Exemplo dessa prática está na criação de personagens para realizar atendimento em sites e em redes sociais. “Essa postura costuma ser bem-aceita, pois os clientes enxergam a marca de forma mais humana e tendem a identificar-se mais com ela”, completa.

Barros ressalta que, apesar de muitas vezes ter autonomia para administrar conflitos dessa natureza, o gestor deve estar alinhado com as estratégias adotadas pela organização. “É preciso atenção para manter a unidade entre os diversos meios de comunicação. Não adianta a marca dizer uma coisa na televisão e agir de forma diferente nas redes sociais ou mesmo nos pontos de venda”, analisa.

Produzir conteúdos que, além de relevantes, sejam entendidos pelo público em geral se tornou um dos grandes desafios enfrentados pelos gestores de mídias sociais. “A produção escrita utilizada para comunicar socialmente deve estar atenta à questão do letramento digital dos usuários”, explica Marcelo El Khouri Buzato, professor do IEL-Unicamp (Instituto de Estudos da Linguagem da Universidade Estadual de Campinas).

Se no passado as dificuldades de se relacionar com a tecnologia se concentravam no manuseio de aparelhos eletrônicos, hoje elas se expandem para a capacidade de interpretação crítica das mensagens, que pode variar de acordo com os diferentes níveis de letramento. “A reflexão sobre os efeitos e as funções do uso social das ferramentas pode ser decisiva na transposição dessas barreiras”, diz.

Mercados locais

A gestão de mídias sociais também tem sido valorizada no desenvolvimento de atividades produtivas em âmbitos regionais. Ao constatar a relevância da produção econômica e cultural da cidade de Caruaru, a UFPE (Universidade Federal de Pernambuco) resolveu implantar, em 2015, o curso de comunicação social com ênfase em mídias sociais e produção cultural no CAA-UFPE (Centro Acadêmico do Agreste).

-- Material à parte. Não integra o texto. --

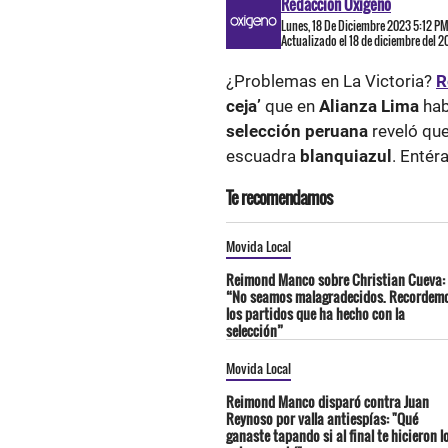
Redacción Oxigeno
Lunes, 18 De Diciembre 2023 5:12 P
Actualizado el 18 de diciembre del 
¿Problemas en La Victoria?
R
ceja’
que en
Alianza Lima
hab
selección peruana
reveló que
escuadra
blanquiazul
. Entéra
Te recomendamos
Movida Local
Reimond Manco sobre Christian Cueva:
“No seamos malagradecidos. Recordem
los partidos que ha hecho con la
selección”
Movida Local
Reimond Manco disparó contra Juan
Reynoso por valla antiespías: "Qué
ganaste tapando si al final te hicieron l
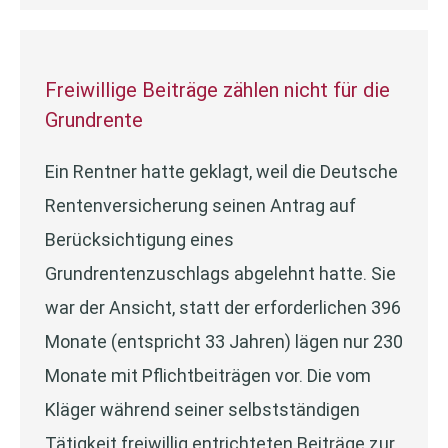
Freiwillige Beiträge zählen nicht für die
Grundrente
Ein Rentner hatte geklagt, weil die Deutsche
Rentenversicherung seinen Antrag auf
Berücksichtigung eines
Grundrentenzuschlags abgelehnt hatte. Sie
war der Ansicht, statt der erforderlichen 396
Monate (entspricht 33 Jahren) lägen nur 230
Monate mit Pflichtbeiträgen vor. Die vom
Kläger während seiner selbstständigen
Tätigkeit freiwillig entrichteten Beiträge zur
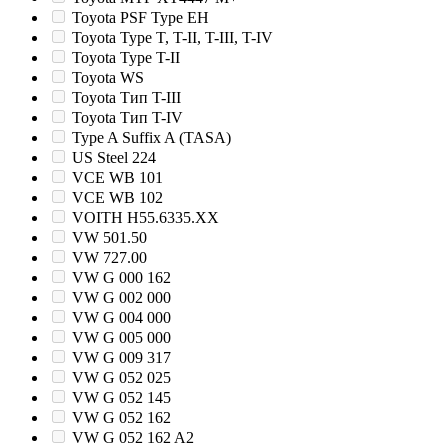
Toyota PSF Type EH
Toyota Type T, T-II, T-III, T-IV
Toyota Type T-II
Toyota WS
Toyota Тип T-III
Toyota Тип T-IV
Type A Suffix A (TASA)
US Steel 224
VCE WB 101
VCE WB 102
VOITH H55.6335.XX
VW 501.50
VW 727.00
VW G 000 162
VW G 002 000
VW G 004 000
VW G 005 000
VW G 009 317
VW G 052 025
VW G 052 145
VW G 052 162
VW G 052 162 A2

Oferecido como bacharelado de quatro anos, o curso foi estruturado a partir de características da região, que reúne, em sua maioria, atividades da área têxtil, do setor moveleiro, da indústria de laticínios, além da produção de artesanatos.

“Ao término da graduação, os profissionais saem preparados para inserir essa cadeia de arranjos produtivos na esfera da comunicação”, afirma Diego Gouveia, coordenador do curso.

Com proposta de formação mais generalista, o curso da UFPE trabalha para que profissionais tenham maior domínio das distintas linguagens – como a produção de conteúdo em áudio e vídeo – do que sobre suportes específicos, como rádio e televisão. “Isso para que os alunos tenham uma visão mais empreendedora e não se limitem a procurar trabalho nos veículos de comunicação tradicionais”, avalia.